Giunta distrettuale Associazione Nazionale Magistrati

Iniziative

La Giunta esprime la volontà unanime di proseguire l’esperienza unitaria, in continuità con l’operato della Giunta precedente e, in particolare, sulla base delle seguenti linee programmatiche:

 

  1. difesa dell’autonomia e dell’indipendenza della Magistratura e del singolo magistrato da attacchi delegittimanti, anche valutando la possibilità di emettere comunicati informativi e/o di solidarietà nei confronti di colleghi;
  2. tutela della dignità della funzione giurisdizionale e dell’autogoverno, nonché del valore della unitarietà della giurisdizione: con l’impegno di sostenere con forza, in ogni occasione di confronto pubblico e, se del caso, anche con iniziative specifiche, la contrarietà a qualsiasi ipotesi di separazione della carriera giudicante da quella requirente;
  3. costante monitoraggio sull’attuazione del Processo Civile Telematico e sulla recente implementazione del Processo Penale Telematico, con particolare attenzione alla ricognizione della normativa applicabile ai magistrati in tema di tutela della salute sul luogo di lavoro (segnatamente in materia di esposizione a videoterminali), eventualmente anche previa consultazione di esperti in materia e altresì tramite predisposizione e divulgazione, negli uffici del Distretto, di un apposito questionario;
  4. costante monitoraggio delle condizioni di lavoro negli uffici giudiziari del Distretto, attraverso un rapporto più stretto con le sottosezioni e con particolare riguardo ai carichi di lavoro e alla carenze di personale amministrativo, anche alla luce dell’incidenza delle recenti riforme legislative, tra cui assume un particolare rilievo, nel settore penale, la Legge n. 103/2017 ( c.d.
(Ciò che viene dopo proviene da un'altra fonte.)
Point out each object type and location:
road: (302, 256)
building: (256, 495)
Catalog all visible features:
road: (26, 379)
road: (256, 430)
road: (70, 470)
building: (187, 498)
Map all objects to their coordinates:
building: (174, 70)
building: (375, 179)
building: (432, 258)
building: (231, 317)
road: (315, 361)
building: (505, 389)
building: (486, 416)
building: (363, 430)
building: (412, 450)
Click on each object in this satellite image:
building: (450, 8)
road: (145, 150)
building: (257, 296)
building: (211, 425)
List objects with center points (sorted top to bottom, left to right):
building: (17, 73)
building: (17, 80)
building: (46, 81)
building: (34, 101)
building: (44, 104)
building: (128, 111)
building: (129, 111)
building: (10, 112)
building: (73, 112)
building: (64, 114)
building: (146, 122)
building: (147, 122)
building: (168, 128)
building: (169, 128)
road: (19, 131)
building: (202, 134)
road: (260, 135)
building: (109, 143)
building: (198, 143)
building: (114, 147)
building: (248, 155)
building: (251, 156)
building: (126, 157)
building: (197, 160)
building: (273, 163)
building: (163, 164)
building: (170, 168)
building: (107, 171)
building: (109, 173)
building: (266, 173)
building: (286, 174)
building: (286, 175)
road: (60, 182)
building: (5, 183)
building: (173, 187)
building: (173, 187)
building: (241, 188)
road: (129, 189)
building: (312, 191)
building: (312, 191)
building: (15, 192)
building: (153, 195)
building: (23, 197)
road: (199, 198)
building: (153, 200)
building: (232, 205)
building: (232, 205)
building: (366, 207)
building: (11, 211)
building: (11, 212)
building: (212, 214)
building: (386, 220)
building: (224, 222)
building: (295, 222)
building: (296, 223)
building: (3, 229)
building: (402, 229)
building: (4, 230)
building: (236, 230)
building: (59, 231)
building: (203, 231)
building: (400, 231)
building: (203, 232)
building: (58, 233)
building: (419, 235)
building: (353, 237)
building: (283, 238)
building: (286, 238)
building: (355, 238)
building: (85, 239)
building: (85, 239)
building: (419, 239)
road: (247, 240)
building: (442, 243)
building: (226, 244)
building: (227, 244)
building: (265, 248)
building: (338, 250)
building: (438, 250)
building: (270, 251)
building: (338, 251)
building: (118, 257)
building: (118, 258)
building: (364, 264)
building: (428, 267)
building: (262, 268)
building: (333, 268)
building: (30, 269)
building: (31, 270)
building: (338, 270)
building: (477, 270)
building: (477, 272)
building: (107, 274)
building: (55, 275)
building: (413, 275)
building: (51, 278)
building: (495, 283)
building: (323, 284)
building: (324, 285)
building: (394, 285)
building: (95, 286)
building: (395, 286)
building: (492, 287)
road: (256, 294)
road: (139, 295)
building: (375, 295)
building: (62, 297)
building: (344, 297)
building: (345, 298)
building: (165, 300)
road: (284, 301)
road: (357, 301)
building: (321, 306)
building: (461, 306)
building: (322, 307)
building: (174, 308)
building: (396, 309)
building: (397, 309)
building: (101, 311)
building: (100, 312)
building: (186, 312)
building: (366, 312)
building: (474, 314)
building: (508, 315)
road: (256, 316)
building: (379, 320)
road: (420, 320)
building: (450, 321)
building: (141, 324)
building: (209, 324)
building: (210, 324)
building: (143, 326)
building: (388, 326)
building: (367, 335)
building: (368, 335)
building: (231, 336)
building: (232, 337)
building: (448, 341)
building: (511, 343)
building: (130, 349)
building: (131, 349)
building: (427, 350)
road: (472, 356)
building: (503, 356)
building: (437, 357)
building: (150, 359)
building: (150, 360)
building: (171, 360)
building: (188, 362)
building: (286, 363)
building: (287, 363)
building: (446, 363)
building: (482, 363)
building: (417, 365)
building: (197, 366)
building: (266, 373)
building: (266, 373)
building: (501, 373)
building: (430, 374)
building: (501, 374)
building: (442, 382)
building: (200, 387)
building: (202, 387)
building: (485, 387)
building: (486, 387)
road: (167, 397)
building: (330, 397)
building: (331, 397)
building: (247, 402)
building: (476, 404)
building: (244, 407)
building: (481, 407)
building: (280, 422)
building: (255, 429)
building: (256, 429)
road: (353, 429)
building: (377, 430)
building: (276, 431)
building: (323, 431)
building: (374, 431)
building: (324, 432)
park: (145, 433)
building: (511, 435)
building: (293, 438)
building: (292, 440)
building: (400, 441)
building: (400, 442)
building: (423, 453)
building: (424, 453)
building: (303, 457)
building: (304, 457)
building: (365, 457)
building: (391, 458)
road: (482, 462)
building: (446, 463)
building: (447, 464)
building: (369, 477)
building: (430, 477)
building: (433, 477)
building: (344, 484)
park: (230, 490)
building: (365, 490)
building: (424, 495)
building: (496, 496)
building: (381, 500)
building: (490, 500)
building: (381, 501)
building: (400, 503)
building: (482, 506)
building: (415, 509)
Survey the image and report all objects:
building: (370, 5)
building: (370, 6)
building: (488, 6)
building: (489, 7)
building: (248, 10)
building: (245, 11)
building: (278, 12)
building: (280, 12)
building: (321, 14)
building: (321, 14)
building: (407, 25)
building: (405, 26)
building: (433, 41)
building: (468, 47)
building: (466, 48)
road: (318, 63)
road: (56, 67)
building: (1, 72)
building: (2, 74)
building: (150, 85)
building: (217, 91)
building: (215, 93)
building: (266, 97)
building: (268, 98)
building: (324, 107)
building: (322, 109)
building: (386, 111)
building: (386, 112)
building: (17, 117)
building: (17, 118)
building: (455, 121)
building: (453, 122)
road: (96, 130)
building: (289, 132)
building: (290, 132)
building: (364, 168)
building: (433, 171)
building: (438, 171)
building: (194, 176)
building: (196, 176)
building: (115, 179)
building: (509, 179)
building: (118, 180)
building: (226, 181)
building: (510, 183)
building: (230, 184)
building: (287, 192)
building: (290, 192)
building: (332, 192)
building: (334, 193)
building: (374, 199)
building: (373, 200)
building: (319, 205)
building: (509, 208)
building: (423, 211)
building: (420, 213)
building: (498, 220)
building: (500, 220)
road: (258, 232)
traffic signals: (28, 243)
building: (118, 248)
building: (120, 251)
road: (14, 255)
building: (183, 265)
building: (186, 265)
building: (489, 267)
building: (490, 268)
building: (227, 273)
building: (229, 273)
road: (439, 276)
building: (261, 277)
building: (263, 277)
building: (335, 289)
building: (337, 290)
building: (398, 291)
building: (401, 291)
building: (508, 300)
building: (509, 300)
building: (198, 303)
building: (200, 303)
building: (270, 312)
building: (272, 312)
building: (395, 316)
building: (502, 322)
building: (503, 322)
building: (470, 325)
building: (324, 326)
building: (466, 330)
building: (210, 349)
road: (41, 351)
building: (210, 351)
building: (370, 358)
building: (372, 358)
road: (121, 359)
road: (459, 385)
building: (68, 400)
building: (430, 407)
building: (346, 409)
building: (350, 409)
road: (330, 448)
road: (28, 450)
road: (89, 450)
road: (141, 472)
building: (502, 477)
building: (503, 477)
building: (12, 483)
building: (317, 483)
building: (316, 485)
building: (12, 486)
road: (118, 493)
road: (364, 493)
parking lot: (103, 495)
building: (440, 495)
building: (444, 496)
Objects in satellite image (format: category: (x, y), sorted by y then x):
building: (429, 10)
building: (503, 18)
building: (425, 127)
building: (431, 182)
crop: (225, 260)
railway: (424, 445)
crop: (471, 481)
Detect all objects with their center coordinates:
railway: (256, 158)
Riforma Orlando), recante modifiche al codice penale, al codice di procedura penale e all’ordinamento penitenziario; e introduttiva, tra l’altro, di nuovi incombenti, procedimentali e processuali, la cui gestione aggraverà notevolmente il lavoro degli Uffici in tutte le loro componenti;
  5. prosecuzione del progetto “Educazione alla legalità” mediante la promozione di - e/o adesione a - iniziative tese a diffondere nelle scuole, e nella società civile, la cultura della legalità, i valori e i problemi della giurisdizione e la conoscenza del lavoro del Magistrato;
  6. monitoraggio sull’attuazione della c.d. Riforma Minniti, introdotta dal Decreto Legge n. 13 del 2017, convertito con Legge n. 46 del 2017,  comportante l’istituzione, presso i Tribunali sede di Corte d’Appello ( e quindi anche presso il Tribunale di Torino), di sezioni specializzate in materia di immigrazione,   protezione internazionale e libera circolazione dei cittadini   dell'Unione europea; nonché foriera di importanti riforme processuali in materia di protezione internazionale.